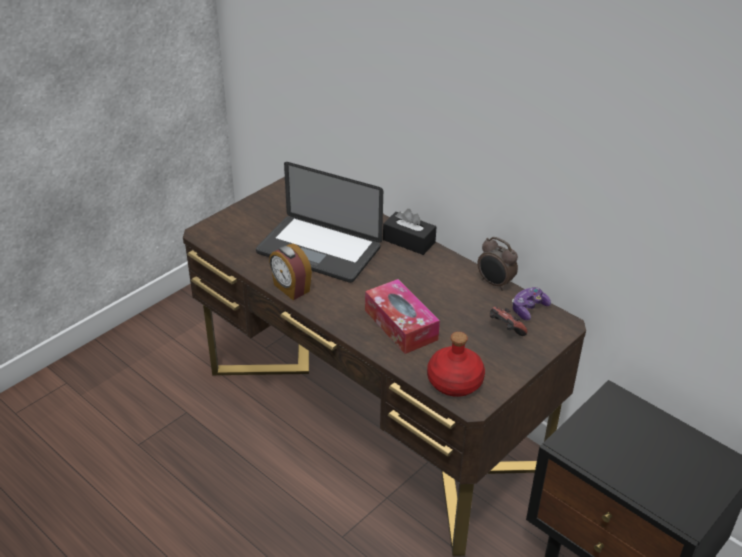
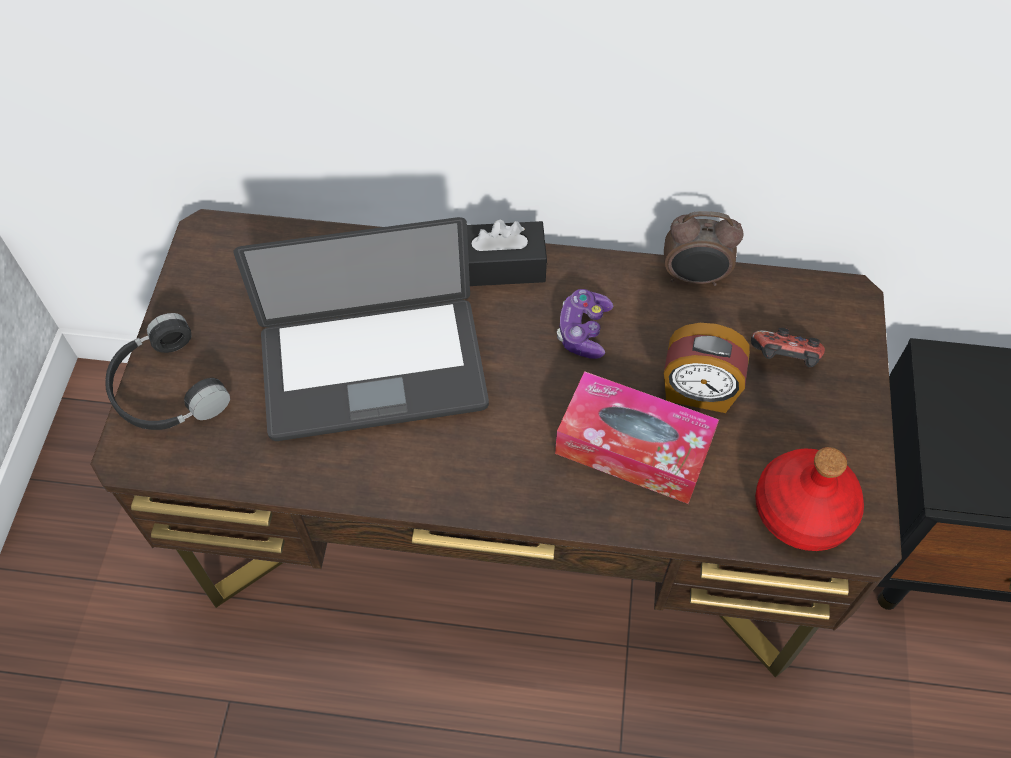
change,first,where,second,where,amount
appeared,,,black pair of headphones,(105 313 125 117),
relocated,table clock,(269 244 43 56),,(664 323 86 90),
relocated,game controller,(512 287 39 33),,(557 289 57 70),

* [How to complete this task]: Please print the listing above again word for word, without its pictures.

* [Written reply]:
change,first,where,second,where,amount
appeared,,,black pair of headphones,(105 313 125 117),
relocated,table clock,(269 244 43 56),,(664 323 86 90),
relocated,game controller,(512 287 39 33),,(557 289 57 70),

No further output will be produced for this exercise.